In this tutorial, we will understand tokens in Java in simple words. A Java program is basically made up of a group of classes and methods. A class is a container that contains a set of declaration statements and methods containing executable statements.

A statement consists of variables, constants, operators, keywords, comments, identifiers, punctuators, etc. When the program is run, comments are stripped and executable statements are executed.

The output is called translation unit. A translation unit is a sequence of tokens: symbols, numbers, and words.

What are Tokens in Java?


Tokens are the various elements in the Java program that are identified by Java compiler. A token is the smallest individual element (unit) in a program that is meaningful to the compiler.

In simple words, a java program is a group of tokens, comments, and white spaces. For example, consider the below java statements:

final double p = 3.14 // A constant.

x = a + b; // An expression.

v = Math.pow(10, 1); // An inbuilt java function.

Let us consider the first statement, which is made up of six tokens: “final”, “double”, “p”, “=”, “3.14”, and “;”.

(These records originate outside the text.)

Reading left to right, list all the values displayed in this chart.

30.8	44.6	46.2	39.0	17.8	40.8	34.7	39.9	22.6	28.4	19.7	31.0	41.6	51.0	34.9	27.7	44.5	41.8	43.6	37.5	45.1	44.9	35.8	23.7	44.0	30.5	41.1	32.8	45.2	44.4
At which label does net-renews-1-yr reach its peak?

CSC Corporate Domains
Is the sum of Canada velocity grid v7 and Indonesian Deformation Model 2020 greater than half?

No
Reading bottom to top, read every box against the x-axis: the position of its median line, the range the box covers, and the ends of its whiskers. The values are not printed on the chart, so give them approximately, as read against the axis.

Similarly, the second statement consists of six tokens: “x”, “=”, “a”, “+”, “b”, and “;”.

Types of Tokens


Java language contains five types of tokens that are as follows:

  • Reserved Keywords
  • Identifiers
  • Literals,
  • Operators
  • Separators

Key Points to Remember

(1) Tokens are the basic building blocks of a Java program, including identifiers, keywords, literals, operators, and separators.

(2) Keywords represent reserved words predefined by the Java language. For example, class, public, static, if, else, etc. You cannot use these words as identifiers for the names of variables, methods, classes, etc.

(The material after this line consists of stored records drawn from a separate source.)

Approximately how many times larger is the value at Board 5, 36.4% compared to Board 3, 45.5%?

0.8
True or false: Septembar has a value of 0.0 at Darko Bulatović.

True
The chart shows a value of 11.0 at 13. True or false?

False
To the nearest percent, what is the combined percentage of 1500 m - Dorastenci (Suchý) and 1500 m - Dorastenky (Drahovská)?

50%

(3) Identifiers represent names given to elements, such as variables, methods, classes, and interfaces. Identifiers must start with a letter (A-Z or a-z), underscore (_), or dollar sign ($), followed by any combination of letters, digits, underscores, or dollar signs.

(4) Literals are constants or fixed values in the program that don’t change during the execution of the program. They include integer, floating-point, character, string, and boolean literals.

(5) Operators are symbols in Java or other programming languages that perform various types of operations variables and values. Examples of operators are arithmetic operators (+, -, *, /), comparison operators (<, >, ==, !=), logical operators (&&, ||), etc.

(6) Separators (also known as delimiters) are characters that separate elements within the program code. Examples of separators are parentheses (( )), braces ({ }), brackets ([ ]), semicolon (;), and comma (,).

(7) The process of breaking down the source code into valid tokens is known as tokenization.

(8) Whitespace is used to separate tokens in Java but does not affect the execution of the program. It includes spaces, tabs, and newline characters.

(9) Java is case-sensitive, meaning it distinguishes between uppercase and lowercase letters. For example, myCollege and MyCollege are different identifiers.